Work task 1: Pull out every line of the records that contains the word "moving". Case counts.

[Text block Boundary: Start]

Efficient Unsupervised Word Segmenter using Minimum Description Length for Neural Machine Translation
Are you looking for a simple implementation of Byte Pair Encoding (BPE) for Chinese/Japanese?
We developed yet another unsupervised word segmenter for East Asian languages. This is based on the principle of Minimum Description Length (MDL) imposing the restriction of finite vocabulary, so we call it "FMDL".
Theorically, FMDL considers more than BPE given the minimal coding cost in vocabulary, while this implementation is more simple and efficient than the SentencePiece version of BPE. It requires only 1 minute to train a segmentation model!
This repository contains main codes of FMDL for word segmentation (not only subwords, maybe longer than the plain word) for Chinese/Japanese text processing. Experimental results in Neural Machine Translation shows competitive translation scores compared with SentencePiece or BPE.
The scripts are executable stand-alone, but you need to compile SuffixArray library in advance.
bash compile.sh
python version >= 3.6 (recommended)
SWIG Version >= 3.0.8 (recommended)
cmake version >= 3.9.4 (recommended)

[Text block Boundary: End]
[Data records Boundary: Start]

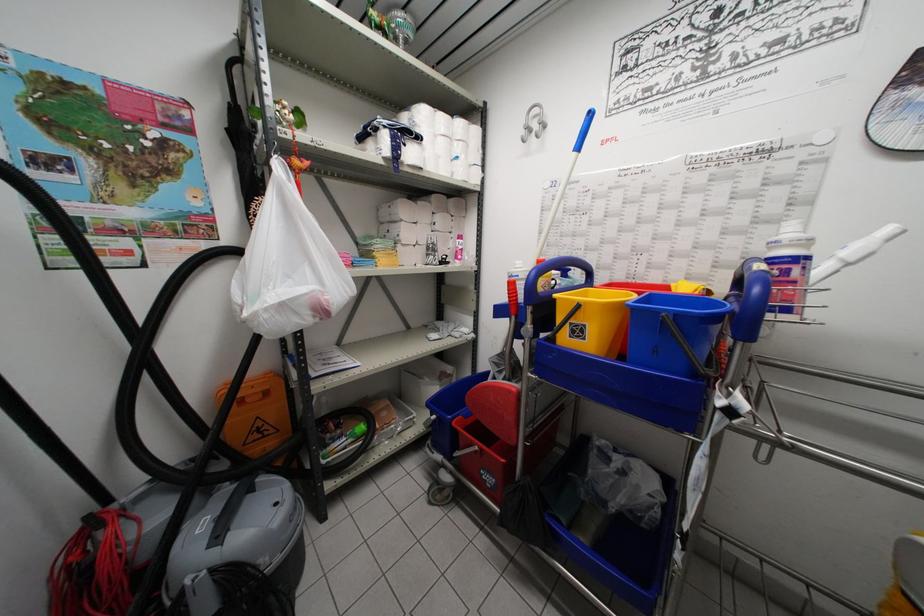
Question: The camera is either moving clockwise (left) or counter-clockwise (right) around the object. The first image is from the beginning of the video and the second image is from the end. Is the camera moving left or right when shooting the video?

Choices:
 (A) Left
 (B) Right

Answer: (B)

[Data records Boundary: End]

Work task 2: Reproduce the whole FMDL word segmenter description without changing anything.

Written response 1:
Question: The camera is either moving clockwise (left) or counter-clockwise (right) around the object. The first image is from the beginning of the video and the second image is from the end. Is the camera moving left or right when shooting the video?

Written response 2:
Efficient Unsupervised Word Segmenter using Minimum Description Length for Neural Machine Translation
Are you looking for a simple implementation of Byte Pair Encoding (BPE) for Chinese/Japanese?
We developed yet another unsupervised word segmenter for East Asian languages. This is based on the principle of Minimum Description Length (MDL) imposing the restriction of finite vocabulary, so we call it "FMDL".
Theorically, FMDL considers more than BPE given the minimal coding cost in vocabulary, while this implementation is more simple and efficient than the SentencePiece version of BPE. It requires only 1 minute to train a segmentation model!
This repository contains main codes of FMDL for word segmentation (not only subwords, maybe longer than the plain word) for Chinese/Japanese text processing. Experimental results in Neural Machine Translation shows competitive translation scores compared with SentencePiece or BPE.
The scripts are executable stand-alone, but you need to compile SuffixArray library in advance.
bash compile.sh
python version >= 3.6 (recommended)
SWIG Version >= 3.0.8 (recommended)
cmake version >= 3.9.4 (recommended)